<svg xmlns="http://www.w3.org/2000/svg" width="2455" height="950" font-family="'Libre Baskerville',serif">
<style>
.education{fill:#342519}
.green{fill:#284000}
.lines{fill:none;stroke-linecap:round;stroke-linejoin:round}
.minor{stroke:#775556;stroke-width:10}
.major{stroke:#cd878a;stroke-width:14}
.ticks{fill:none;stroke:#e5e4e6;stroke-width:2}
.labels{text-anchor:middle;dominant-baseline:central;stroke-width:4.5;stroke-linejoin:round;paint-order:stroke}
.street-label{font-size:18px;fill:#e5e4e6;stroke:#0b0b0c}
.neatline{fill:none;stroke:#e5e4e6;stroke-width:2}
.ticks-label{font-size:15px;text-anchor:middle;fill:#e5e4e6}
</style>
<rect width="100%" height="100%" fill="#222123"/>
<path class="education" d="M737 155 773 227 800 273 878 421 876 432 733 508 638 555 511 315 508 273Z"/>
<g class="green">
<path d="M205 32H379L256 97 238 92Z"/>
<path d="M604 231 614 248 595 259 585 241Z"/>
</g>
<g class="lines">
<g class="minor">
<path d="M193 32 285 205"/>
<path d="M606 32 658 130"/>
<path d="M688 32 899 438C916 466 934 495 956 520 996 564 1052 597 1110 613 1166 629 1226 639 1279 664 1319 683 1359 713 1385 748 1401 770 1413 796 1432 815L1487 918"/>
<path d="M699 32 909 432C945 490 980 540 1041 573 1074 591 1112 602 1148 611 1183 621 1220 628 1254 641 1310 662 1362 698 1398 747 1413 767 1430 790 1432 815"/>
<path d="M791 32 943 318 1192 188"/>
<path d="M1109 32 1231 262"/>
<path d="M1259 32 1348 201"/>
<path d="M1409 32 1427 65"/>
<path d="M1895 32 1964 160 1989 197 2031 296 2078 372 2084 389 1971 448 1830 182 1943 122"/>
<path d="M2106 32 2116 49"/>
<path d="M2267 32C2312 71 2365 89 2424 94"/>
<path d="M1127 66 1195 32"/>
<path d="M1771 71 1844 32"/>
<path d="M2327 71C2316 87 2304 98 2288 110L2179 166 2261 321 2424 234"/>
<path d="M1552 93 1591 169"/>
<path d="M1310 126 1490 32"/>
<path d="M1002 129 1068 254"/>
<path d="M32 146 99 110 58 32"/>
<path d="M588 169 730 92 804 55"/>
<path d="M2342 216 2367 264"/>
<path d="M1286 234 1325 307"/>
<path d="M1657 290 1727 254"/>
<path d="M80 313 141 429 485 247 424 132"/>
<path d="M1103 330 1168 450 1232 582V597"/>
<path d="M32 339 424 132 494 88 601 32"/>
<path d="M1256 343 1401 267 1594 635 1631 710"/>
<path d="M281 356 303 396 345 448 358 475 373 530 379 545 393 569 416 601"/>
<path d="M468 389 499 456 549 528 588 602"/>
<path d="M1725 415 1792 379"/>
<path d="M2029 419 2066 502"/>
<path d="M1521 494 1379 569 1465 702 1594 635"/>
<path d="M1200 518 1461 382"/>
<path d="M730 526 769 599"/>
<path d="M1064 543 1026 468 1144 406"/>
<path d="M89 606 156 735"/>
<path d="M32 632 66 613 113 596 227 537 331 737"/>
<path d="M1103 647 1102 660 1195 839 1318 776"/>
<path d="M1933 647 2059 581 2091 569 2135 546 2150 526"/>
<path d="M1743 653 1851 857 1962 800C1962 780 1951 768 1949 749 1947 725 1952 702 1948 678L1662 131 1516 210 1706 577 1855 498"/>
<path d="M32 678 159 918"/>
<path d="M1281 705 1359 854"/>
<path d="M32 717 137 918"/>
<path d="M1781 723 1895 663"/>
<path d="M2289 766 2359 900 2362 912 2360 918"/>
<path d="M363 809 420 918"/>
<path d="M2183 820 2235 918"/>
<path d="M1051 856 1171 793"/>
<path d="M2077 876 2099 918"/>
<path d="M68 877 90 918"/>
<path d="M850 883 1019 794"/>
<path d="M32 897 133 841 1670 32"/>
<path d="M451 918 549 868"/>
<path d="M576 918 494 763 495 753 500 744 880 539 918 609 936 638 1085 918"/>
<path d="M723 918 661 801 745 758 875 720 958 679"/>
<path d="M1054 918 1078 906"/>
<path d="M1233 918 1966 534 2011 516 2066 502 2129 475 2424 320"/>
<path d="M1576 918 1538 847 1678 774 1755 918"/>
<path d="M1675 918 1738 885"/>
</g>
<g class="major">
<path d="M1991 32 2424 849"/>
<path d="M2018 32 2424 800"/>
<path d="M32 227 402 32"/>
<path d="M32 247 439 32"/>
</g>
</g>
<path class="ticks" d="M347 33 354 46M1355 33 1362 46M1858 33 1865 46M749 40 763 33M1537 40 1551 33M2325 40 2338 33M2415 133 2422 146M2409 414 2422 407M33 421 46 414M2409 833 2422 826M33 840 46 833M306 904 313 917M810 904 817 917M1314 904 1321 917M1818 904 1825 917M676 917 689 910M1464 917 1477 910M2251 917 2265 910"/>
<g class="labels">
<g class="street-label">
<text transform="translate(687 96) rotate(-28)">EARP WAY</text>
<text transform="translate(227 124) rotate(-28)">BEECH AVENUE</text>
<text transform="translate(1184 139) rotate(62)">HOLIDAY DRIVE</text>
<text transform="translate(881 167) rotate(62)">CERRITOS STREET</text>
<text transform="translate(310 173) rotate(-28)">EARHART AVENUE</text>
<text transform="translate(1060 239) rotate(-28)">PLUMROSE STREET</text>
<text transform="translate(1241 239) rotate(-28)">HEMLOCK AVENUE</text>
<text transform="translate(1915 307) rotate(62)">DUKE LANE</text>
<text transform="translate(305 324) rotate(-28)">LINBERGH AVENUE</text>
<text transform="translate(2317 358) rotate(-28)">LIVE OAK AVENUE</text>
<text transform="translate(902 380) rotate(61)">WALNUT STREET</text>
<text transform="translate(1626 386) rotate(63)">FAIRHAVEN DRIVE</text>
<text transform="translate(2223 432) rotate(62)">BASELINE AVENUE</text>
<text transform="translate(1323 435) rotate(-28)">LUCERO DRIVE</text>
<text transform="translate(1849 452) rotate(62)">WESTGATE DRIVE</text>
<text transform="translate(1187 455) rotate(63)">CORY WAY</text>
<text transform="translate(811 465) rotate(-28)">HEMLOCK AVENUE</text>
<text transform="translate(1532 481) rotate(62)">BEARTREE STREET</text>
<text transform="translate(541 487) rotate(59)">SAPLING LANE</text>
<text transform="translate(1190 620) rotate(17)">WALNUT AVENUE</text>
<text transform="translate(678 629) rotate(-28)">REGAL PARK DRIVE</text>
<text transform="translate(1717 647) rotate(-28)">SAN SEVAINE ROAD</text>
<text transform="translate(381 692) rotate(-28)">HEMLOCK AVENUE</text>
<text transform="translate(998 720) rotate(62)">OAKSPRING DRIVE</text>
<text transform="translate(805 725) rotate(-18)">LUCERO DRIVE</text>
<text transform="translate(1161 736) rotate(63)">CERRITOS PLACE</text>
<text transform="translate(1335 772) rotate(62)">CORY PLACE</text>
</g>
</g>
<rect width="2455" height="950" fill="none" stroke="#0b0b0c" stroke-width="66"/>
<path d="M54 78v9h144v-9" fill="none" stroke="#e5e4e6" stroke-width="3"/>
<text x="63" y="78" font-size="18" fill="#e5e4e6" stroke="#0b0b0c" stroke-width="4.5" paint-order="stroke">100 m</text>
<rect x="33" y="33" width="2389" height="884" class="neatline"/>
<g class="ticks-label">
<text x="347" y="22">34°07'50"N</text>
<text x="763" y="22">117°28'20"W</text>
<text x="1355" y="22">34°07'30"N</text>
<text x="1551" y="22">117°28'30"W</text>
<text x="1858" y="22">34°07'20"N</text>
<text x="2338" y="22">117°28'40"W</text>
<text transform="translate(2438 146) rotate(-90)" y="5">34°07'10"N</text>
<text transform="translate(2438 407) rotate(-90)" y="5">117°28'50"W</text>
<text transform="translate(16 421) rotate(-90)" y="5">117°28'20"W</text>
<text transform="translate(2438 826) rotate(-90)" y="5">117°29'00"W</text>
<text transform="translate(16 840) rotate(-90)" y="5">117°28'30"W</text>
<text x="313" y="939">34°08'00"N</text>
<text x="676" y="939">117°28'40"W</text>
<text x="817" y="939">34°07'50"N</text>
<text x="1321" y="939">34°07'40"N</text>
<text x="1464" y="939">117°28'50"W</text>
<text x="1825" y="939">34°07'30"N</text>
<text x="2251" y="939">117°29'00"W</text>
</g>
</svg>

How to complete this task →
Filter the material for the word "lines" and copy each matching line.

Task output →
.lines{fill:none;stroke-linecap:round;stroke-linejoin:round}
<g class="lines">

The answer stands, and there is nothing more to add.